Currently, most powerful industrial "ultrafast" lasers operate in the picosecond range, which offers sufficient performance for micromachining metals. However, the consortium aims to develop a new femtosecond laser system that allows extremely high precision with higher powers than previously achieved, in order to increase productivity for the micromachining of transparent materials such as glass and ceramics, commonly used in smartphones and tablets. Specifically, collaborators on this project are working to design two high-average power ultrafast TiSa thin-disk laser systems, one amplifier system using chirped pulses to obtain high-energy pulses, and one high-power oscillator to achieve high repetition rates. Both will have a maximum average output power of at least 200 W at a pulse duration of well below 100 fs.
To achieve these goals, TiSa will be used as the laser crystal material, which is optimal for short-pulse laser systems due to the broad bandwidth of its emission, yet lacks good thermal properties. To combat this challenge, Element Six will further develop its single crystal CVD diamond to be mounted to the TiSa as a heat spreader, improving its thermo-optical effects and allowing it to be pumped at the required higher powers.
"The low-loss single crystal CVD diamond material produced by Element Six offers a unique combination of properties--including the highest room temperature thermal conductivity of any bulk material--allowing it to be used as a transparent heat spreader inside the resonator of high-power thin-disk lasers, generating heat flow densities that cannot be handled with other materials," said the project lead, Andreas Voss of the Universität Stuttgart.
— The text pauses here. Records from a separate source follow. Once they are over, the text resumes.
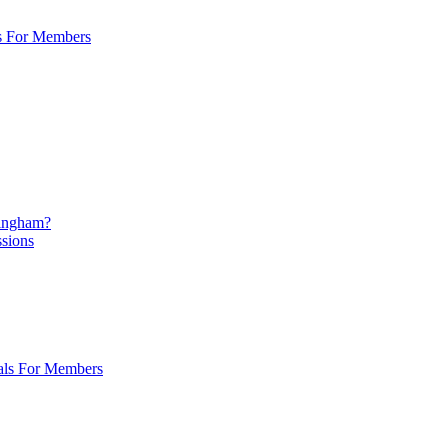
s For Members
mingham?
ssions
als For Members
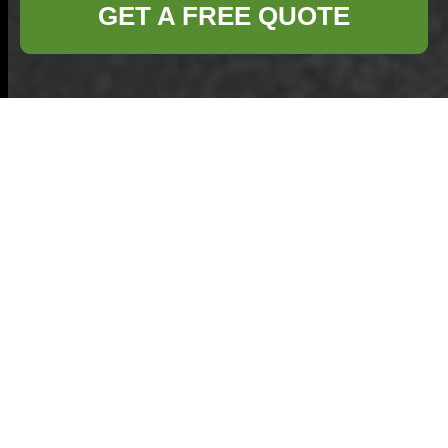
GET A FREE QUOTE
Modern Slavery
Statement —
Commercial
Waste Removal
Kings Cross
At
Commercial
Waste Removal
Kings Cross
we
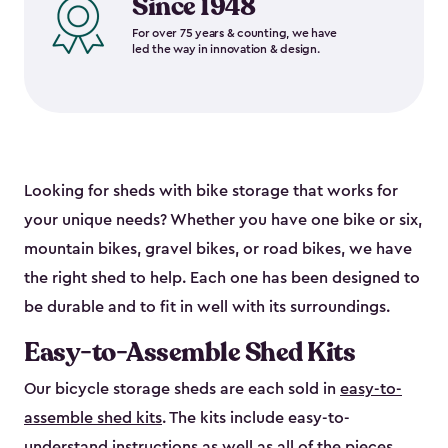
Since 1948
For over 75 years & counting, we have
led the way in innovation & design.
Looking for sheds with bike storage that works for
your unique needs? Whether you have one bike or six,
mountain bikes, gravel bikes, or road bikes, we have
the right shed to help. Each one has been designed to
be durable and to fit in well with its surroundings.
Easy-to-Assemble Shed Kits
Our bicycle storage sheds are each sold in
easy-to-
assemble shed kits
. The kits include easy-to-
understand instructions as well as all of the pieces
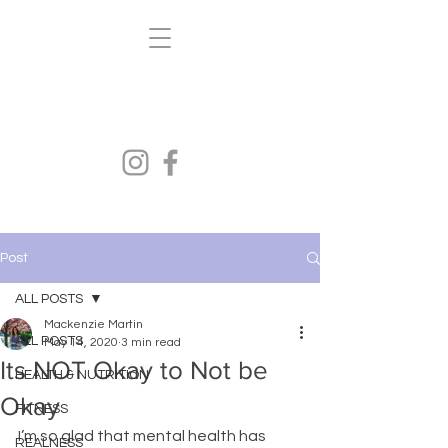
Kenzi's Kravings
FITNESS.HEALTH.NUTRITION
Post
ALL POSTS
Mackenzie Martin
ALL POSTS
May 14, 2020
3 min read
Its NOT Okay to Not be
HEALTH & NUTRITION
Okay
FITNESS
I’m so glad that mental health has 
REALNESS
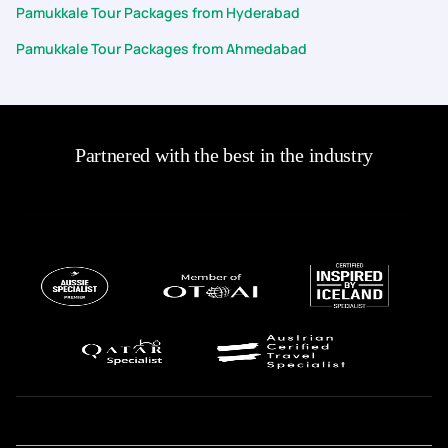
Pamukkale Tour Packages from Hyderabad
Pamukkale Tour Packages from Ahmedabad
Partnered with the best in the industry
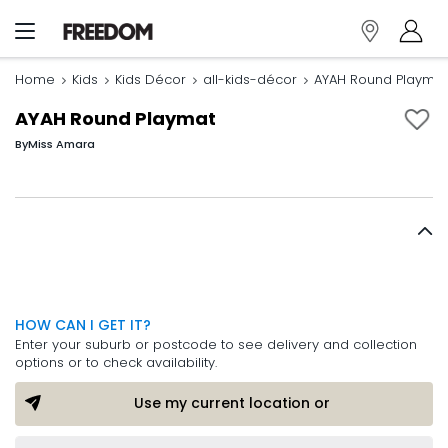
Home
Kids
Kids Décor
all-kids-décor
AYAH Round Playmat
AYAH Round Playmat
By
Miss Amara
HOW CAN I GET IT?
Enter your suburb or postcode to see delivery and collection
options or to check availability.
Use my current location or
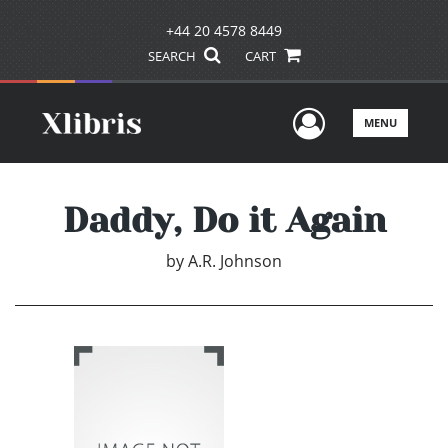
+44 20 4578 8449
SEARCH
CART
User Men
MENU
Daddy, Do it Again
by
A.R. Johnson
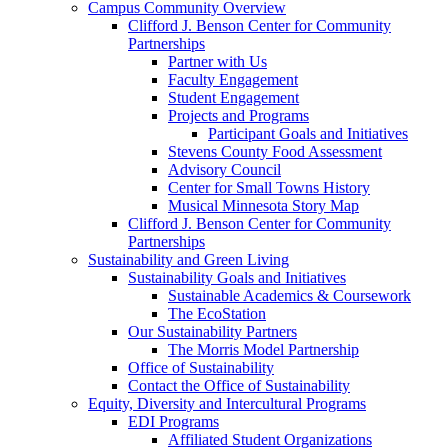
Campus Community Overview
Clifford J. Benson Center for Community
Partnerships
Partner with Us
Faculty Engagement
Student Engagement
Projects and Programs
Participant Goals and Initiatives
Stevens County Food Assessment
Advisory Council
Center for Small Towns History
Musical Minnesota Story Map
Clifford J. Benson Center for Community
Partnerships
Sustainability and Green Living
Sustainability Goals and Initiatives
Sustainable Academics & Coursework
The EcoStation
Our Sustainability Partners
The Morris Model Partnership
Office of Sustainability
Contact the Office of Sustainability
Equity, Diversity and Intercultural Programs
EDI Programs
Affiliated Student Organizations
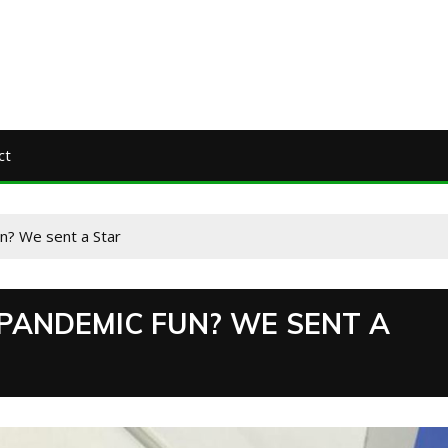
ct
un? We sent a Star
 PANDEMIC FUN? WE SENT A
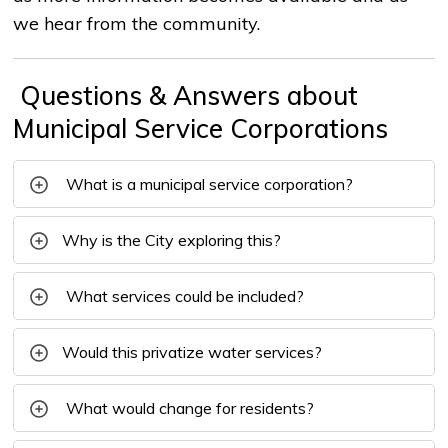
we hear from the community.
Questions & Answers about 
Municipal Service Corporations
What is a municipal service corporation?
Why is the City exploring this?
What services could be included?
Would this privatize water services?
What would change for residents?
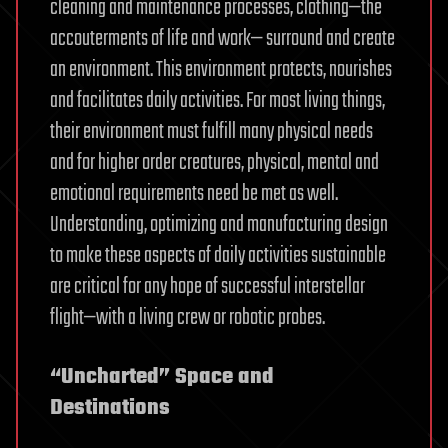
cleaning and maintenance processes, clothing—the
accouterments of life and work— surround and create
an environment. This environment protects, nourishes
and facilitates daily activities. For most living things,
their environment must fulfill many physical needs
and for higher order creatures, physical, mental and
emotional requirements need be met as well.
Understanding, optimizing and manufacturing design
to make these aspects of daily activities sustainable
are critical for any hope of successful interstellar
flight—with a living crew or robotic probes.
“Uncharted” Space and
Destinations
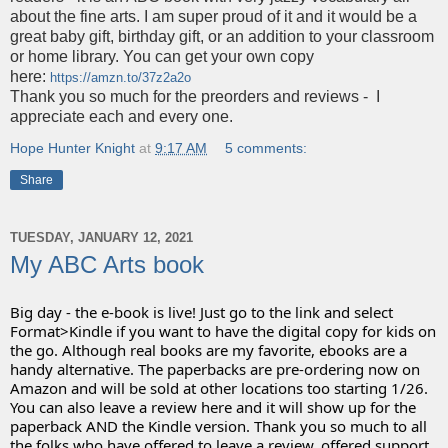
about the fine arts. I am super proud of it and it would be a
great baby gift, birthday gift, or an addition to your classroom
or home library. You can get your own copy
here:
https://amzn.to/37z2a2o
Thank you so much for the preorders and reviews - I
appreciate each and every one.
Hope Hunter Knight
at
9:17 AM
5 comments:
Share
TUESDAY, JANUARY 12, 2021
My ABC Arts book
Big day - the e-book is live! Just go to the link and select 
Format>Kindle if you want to have the digital copy for kids on 
the go. Although real books are my favorite, ebooks are a 
handy alternative. The paperbacks are pre-ordering now on 
Amazon and will be sold at other locations too starting 1/26.
You can also leave a review here and it will show up for the 
paperback AND the Kindle version. Thank you so much to all 
the folks who have offered to leave a review, offered support, 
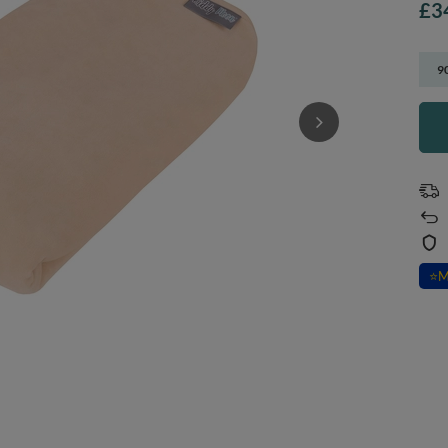
£3
9
⭐
M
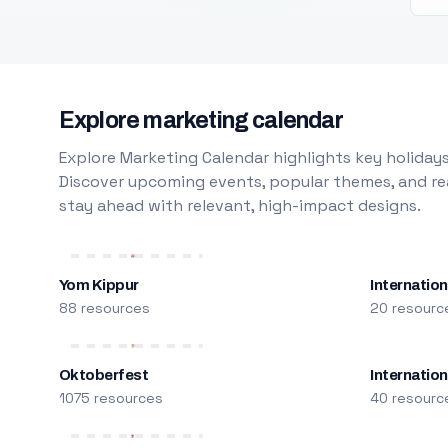
Explore marketing calendar
Explore Marketing Calendar highlights key holidays
Discover upcoming events, popular themes, and rea
stay ahead with relevant, high-impact designs.
Yom Kippur
Internation
88 resources
20 resourc
Oktoberfest
Internatio
1075 resources
40 resourc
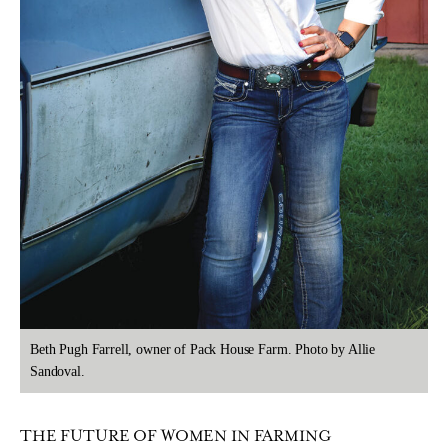
Beth Pugh Farrell, owner of Pack House Farm. Photo by Allie
Sandoval.
THE FUTURE OF WOMEN IN FARMING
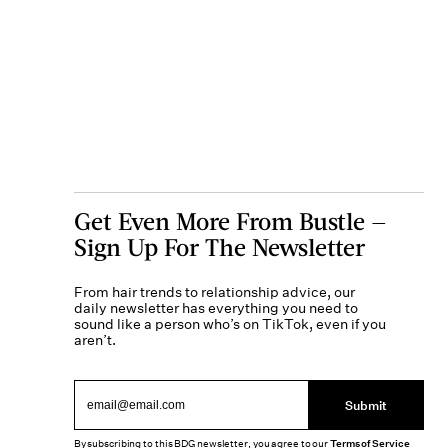
Get Even More From Bustle —
Sign Up For The Newsletter
From hair trends to relationship advice, our
daily newsletter has everything you need to
sound like a person who’s on TikTok, even if you
aren’t.
Submit
By subscribing to this BDG newsletter, you agree to our
Terms of Service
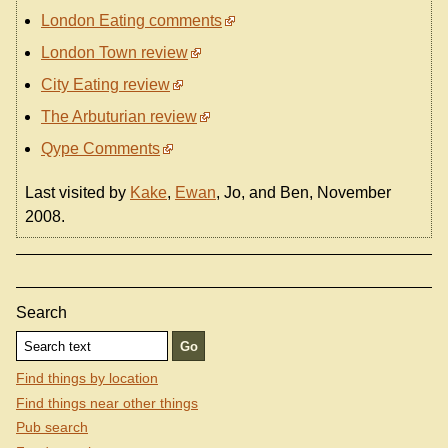
London Eating comments
London Town review
City Eating review
The Arbuturian review
Qype Comments
Last visited by
Kake
,
Ewan
, Jo, and Ben, November
2008.
Search
Find things by location
Find things near other things
Pub search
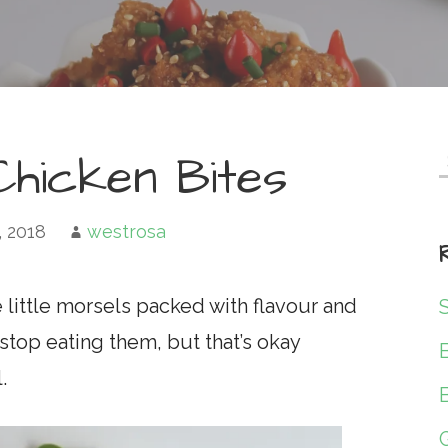
hicken Bites
f
, 2018
westrosa
little morsels packed with flavour and
stop eating them, but that’s okay
.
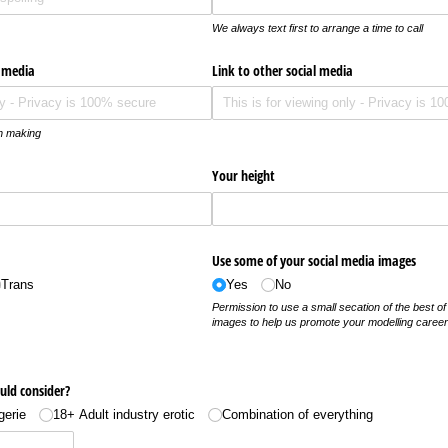
We always text first to arrange a time to call
l media
Link to other social media
on making
Your height
Use some of your social media images
Trans
Yes
No
Permission to use a small secation of the best of
images to help us promote your modelling caree
uld consider?
gerie
18+ Adult industry erotic
Combination of everything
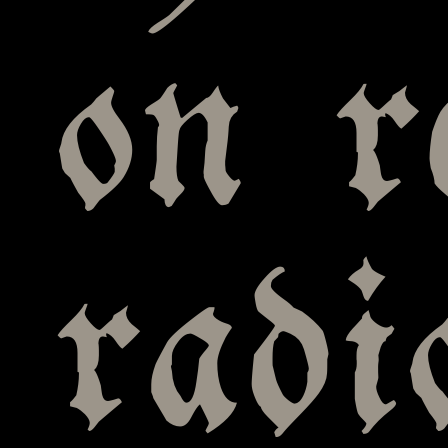
on r
radi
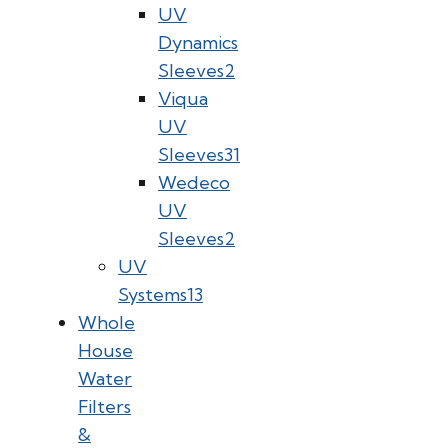
UV
Dynamics
Sleeves
2
Viqua
UV
Sleeves
31
Wedeco
UV
Sleeves
2
UV
Systems
13
Whole
House
Water
Filters
&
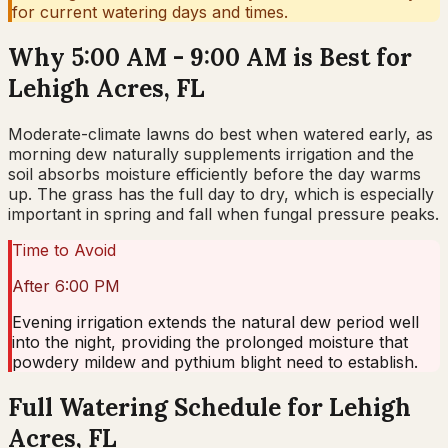
for current watering days and times.
Why 5:00 AM - 9:00 AM is Best for
Lehigh Acres, FL
Moderate-climate lawns do best when watered early, as
morning dew naturally supplements irrigation and the
soil absorbs moisture efficiently before the day warms
up. The grass has the full day to dry, which is especially
important in spring and fall when fungal pressure peaks.
Time to Avoid
After 6:00 PM
Evening irrigation extends the natural dew period well
into the night, providing the prolonged moisture that
powdery mildew and pythium blight need to establish.
Full Watering Schedule for Lehigh
Acres, FL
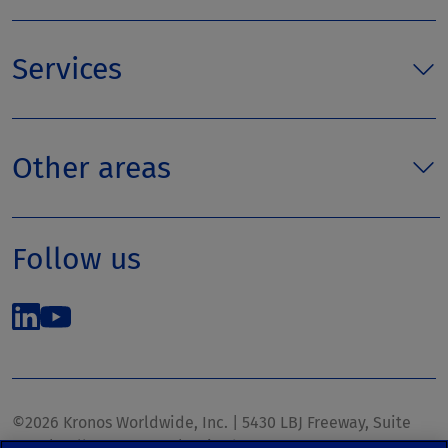
Services
Other areas
Follow us
©2026 Kronos Worldwide, Inc. | 5430 LBJ Freeway, Suite
1700 | Dallas, TX 75240 | United States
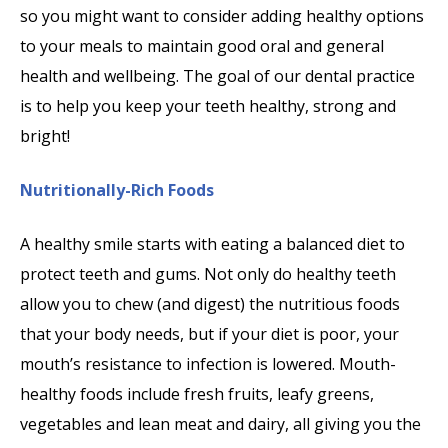
so you might want to consider adding healthy options
to your meals to maintain good oral and general
health and wellbeing. The goal of our dental practice
is to help you keep your teeth healthy, strong and
bright!
Nutritionally-Rich Foods
A healthy smile starts with eating a balanced diet to
protect teeth and gums. Not only do healthy teeth
allow you to chew (and digest) the nutritious foods
that your body needs, but if your diet is poor, your
mouth’s resistance to infection is lowered. Mouth-
healthy foods include fresh fruits, leafy greens,
vegetables and lean meat and dairy, all giving you the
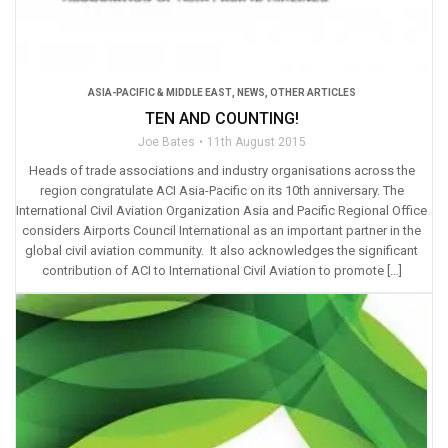
ASIA-PACIFIC & MIDDLE EAST
,
NEWS
,
OTHER ARTICLES
TEN AND COUNTING!
Joe Bates
11th August 2015
Heads of trade associations and industry organisations across the
region congratulate ACI Asia-Pacific on its 10th anniversary. The
International Civil Aviation Organization Asia and Pacific Regional Office
considers Airports Council International as an important partner in the
global civil aviation community. It also acknowledges the significant
contribution of ACI to International Civil Aviation to promote […]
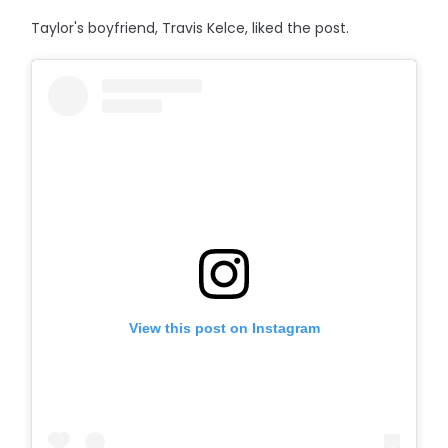
Taylor's boyfriend, Travis Kelce, liked the post.
View this post on Instagram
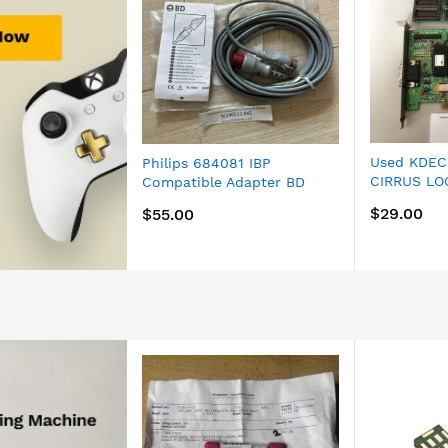
Used KDEC
Philips 684081 IBP
CIRRUS LO
Compatible Adapter BD
Now
PCI Graphi
signal conversion dedicated
$29.00
$55.00
wire TC-HP 12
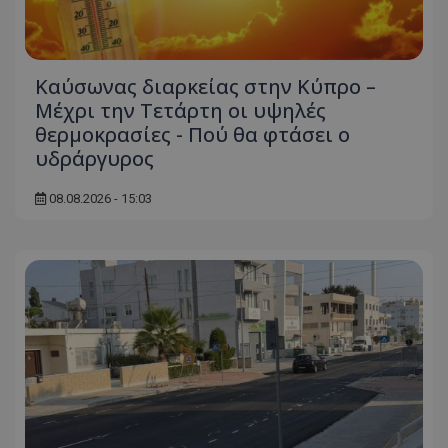
Καύσωνας διαρκείας στην Κύπρο –
Μέχρι την Τετάρτη οι υψηλές
θερμοκρασίες - Πού θα φτάσει ο
υδράργυρος
usprivacy
.themasports.tothemaonline.co
08.08.2026 - 15:03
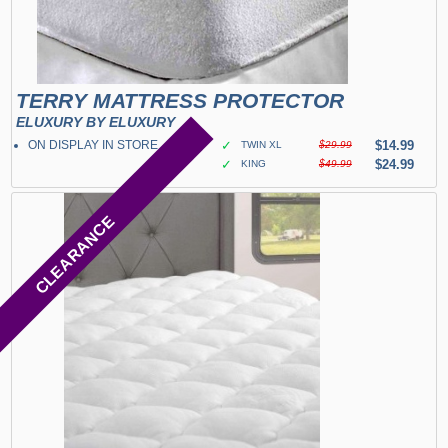
TERRY MATTRESS PROTECTOR
ELUXURY BY ELUXURY
ON DISPLAY IN STORE
✓
$14.99
TWIN XL
$29.99
✓
$24.99
KING
$49.99
CLEARANCE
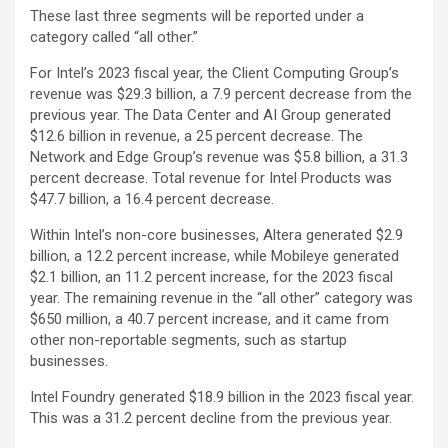
These last three segments will be reported under a
category called “all other.”
For Intel’s 2023 fiscal year, the Client Computing Group’s
revenue was $29.3 billion, a 7.9 percent decrease from the
previous year. The Data Center and AI Group generated
$12.6 billion in revenue, a 25 percent decrease. The
Network and Edge Group’s revenue was $5.8 billion, a 31.3
percent decrease. Total revenue for Intel Products was
$47.7 billion, a 16.4 percent decrease.
Within Intel’s non-core businesses, Altera generated $2.9
billion, a 12.2 percent increase, while Mobileye generated
$2.1 billion, an 11.2 percent increase, for the 2023 fiscal
year. The remaining revenue in the “all other” category was
$650 million, a 40.7 percent increase, and it came from
other non-reportable segments, such as startup
businesses.
Intel Foundry generated $18.9 billion in the 2023 fiscal year.
This was a 31.2 percent decline from the previous year.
While Element Six's CVD diamond already has a thermal conductivity of up to 2200 W/mK as well as low birefringence and absorption rate, for this laser system application to be successful, further reductions in absorption coefficient of the CVD diamond and an increase in available area will be needed. "To date, our CVD diamond material has been leveraged for a range of commercial solid state laser systems with great success demonstrating unparalleled levels of heat extraction--enabling laser systems to operate at higher powers with improved beam quality," said Adrian Wilson, director of the technologies group at Element Six. "For TiSa thin-disk, we have been called upon to further improve our existing crystal CVD diamond, extracting additional value--and we are determined to meet expectations."